We’ve now read and discussed all of Gen 1:5, which concludes this way:
5 There was an evening and there was a morning: Day One.
וַֽיְהִי־עֶ֥רֶב וַֽיְהִי־בֹ֖קֶר י֥וֹם אֶחָֽד׃ פ
We saw that this sequence of evening and morning must explain what happened when God “distinguished light from darkness” in v. 4. No matter how we translate yom eḥad, an evening and a morning that add up to one day must mean a period of 24 hours.
This, of course, is not how our planet, let alone our universe, actually came into being. Even more obviously, we live on the surface of a sphere. When it’s evening on this side, it is simultaneously morning on that side. “An evening” and “a morning” can co-exist, but they can only be observed from far above the earth’s surface. And as we have seen, the repetition of va-yehi tells us that this evening and this morning are not simultaneous, but occurred in sequence.

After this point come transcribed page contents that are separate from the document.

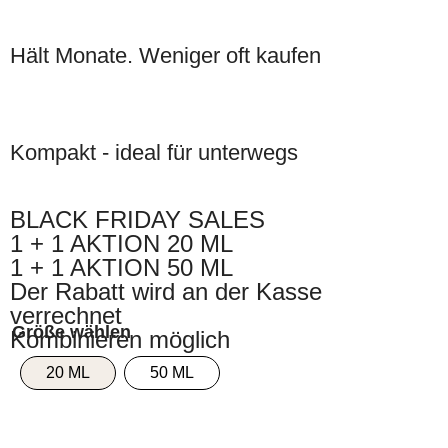
Hält Monate. Weniger oft kaufen
Kompakt - ideal für unterwegs
BLACK FRIDAY SALES
1 + 1 AKTION 20 ML
1 + 1 AKTION 50 ML
Der Rabatt wird an der Kasse
verrechnet
Kombinieren möglich
20 ML
50 ML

But that leaves us with an important question that is hard to answer: Are we or are we not being told at which moment this first day ends? This matters because – spoiler alert, and cue music – ♫ one of these days is not like the others ♫: The seventh day will be treated differently than the other six, as a day of rest. Clearly, when the sixth day ends the seventh day will begin. But at what time of day does the “day” end and the seventh day, the day of rest, start?